Doch, es procct noch.


----------



## campino76 (15. Juni 2011)

werds heut nochmal testen.. aber im chat und in den taschen hatte ich definitiv keine extra elemente.. -.-


----------



## madmurdock (15. Juni 2011)

Da ich das fast jeden Tag mache, wenn ich nicht selbst mal Echtgold brauchen sollte (Leben -> Luft is einfach zu chillig und man erwirtschaftet mMn mehr, da man "proc luck abhaeniglos" ist).. 

Ja! Es wurde definitiv geändert. Anfangs hat man mit ziemlicher Regelmaessigkeit 15er Procs eines 2. Elements bekommen (konnte auch noch mal Luft sein). Mittlerweile proct es entweder gar nicht, oder es sind nie mehr als 5 Extra Elemente. Das bei dir aber gar nix proct ist dann extremes Pech. Ich geh mal davon aus, dass du das taeglich machst?
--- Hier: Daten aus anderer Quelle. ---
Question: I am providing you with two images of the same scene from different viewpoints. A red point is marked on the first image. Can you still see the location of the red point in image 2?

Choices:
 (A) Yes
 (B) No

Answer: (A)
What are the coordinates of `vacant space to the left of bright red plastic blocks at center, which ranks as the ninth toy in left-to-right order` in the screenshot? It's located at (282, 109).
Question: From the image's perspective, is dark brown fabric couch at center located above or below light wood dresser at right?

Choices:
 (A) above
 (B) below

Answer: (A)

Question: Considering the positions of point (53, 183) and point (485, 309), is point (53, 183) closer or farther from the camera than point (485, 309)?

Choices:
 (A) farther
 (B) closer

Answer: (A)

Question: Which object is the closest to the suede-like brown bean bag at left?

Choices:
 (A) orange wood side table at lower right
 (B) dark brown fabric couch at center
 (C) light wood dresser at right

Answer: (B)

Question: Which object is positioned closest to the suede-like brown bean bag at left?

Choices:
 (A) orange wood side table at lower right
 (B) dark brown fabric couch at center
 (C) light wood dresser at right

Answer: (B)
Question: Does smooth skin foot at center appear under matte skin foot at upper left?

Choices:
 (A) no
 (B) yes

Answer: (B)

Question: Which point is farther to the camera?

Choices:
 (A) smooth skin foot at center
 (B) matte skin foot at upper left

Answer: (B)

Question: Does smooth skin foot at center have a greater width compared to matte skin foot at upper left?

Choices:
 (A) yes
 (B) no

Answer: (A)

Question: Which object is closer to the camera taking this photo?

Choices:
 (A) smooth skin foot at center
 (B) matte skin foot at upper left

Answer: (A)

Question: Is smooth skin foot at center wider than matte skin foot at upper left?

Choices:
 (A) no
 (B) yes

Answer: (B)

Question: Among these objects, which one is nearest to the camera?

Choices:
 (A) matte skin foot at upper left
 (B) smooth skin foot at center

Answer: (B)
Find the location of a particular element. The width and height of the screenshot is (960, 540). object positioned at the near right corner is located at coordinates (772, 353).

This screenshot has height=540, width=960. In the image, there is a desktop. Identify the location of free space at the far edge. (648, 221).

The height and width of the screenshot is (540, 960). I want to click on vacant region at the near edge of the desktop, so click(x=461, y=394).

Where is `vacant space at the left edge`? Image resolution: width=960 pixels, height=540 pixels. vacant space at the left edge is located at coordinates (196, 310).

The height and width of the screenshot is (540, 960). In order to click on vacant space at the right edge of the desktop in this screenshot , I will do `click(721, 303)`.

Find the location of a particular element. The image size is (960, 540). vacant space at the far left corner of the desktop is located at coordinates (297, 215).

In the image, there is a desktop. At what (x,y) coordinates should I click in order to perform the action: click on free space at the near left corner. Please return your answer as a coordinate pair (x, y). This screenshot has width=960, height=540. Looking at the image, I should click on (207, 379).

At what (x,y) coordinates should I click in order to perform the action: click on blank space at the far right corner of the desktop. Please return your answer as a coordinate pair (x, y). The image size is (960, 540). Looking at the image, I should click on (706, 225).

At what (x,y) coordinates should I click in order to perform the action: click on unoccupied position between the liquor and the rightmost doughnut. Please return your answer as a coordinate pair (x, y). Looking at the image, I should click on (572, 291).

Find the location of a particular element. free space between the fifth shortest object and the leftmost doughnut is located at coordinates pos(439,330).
Bekommt man die 2er-5er Extra Procs eigentlich auch als "Nicht Transmute" Alchi?


----------



## Anemsis (15. Juni 2011)

Wie hoch ging das denn früher? Man setzt ja 15 Leben ein und sollte und selbst das ist nicht sicher, 15 Luft z.B. bekommen. 
Ich hatte bisher nie mehr als 17 Elemente insgesamt.


----------



## campino76 (15. Juni 2011)

nö, ich habs jetzt nur mal gemacht, weil ich luft für die craftbare lederrüstung brauchte. ich bild mir ein, der procc wurde irgendwann mal dahingehend geändert, dass nun immer ein paar extra elemente rauskommen wenn man trans-spezi is.

ganz am anfang war es ja so, dass man gelegentlich die gleiche menge eines 2. elements bekommen hat. also wenn man zb. 15 leben zu 15 luft transte, bekam man mit etwas glück die gleiche menge eines 2. elements dazu. die chance war aber so gering, dass man als trans-alchi gegenüber den anderen spezis eher benachteiligt war. daher wurde es von blizz so geändert, dass man mit jedem transen zusätzlich ein paar andere elemente dazu bekam. ich war der meinung, dass wäre immer noch so.. anscheinend aber nicht.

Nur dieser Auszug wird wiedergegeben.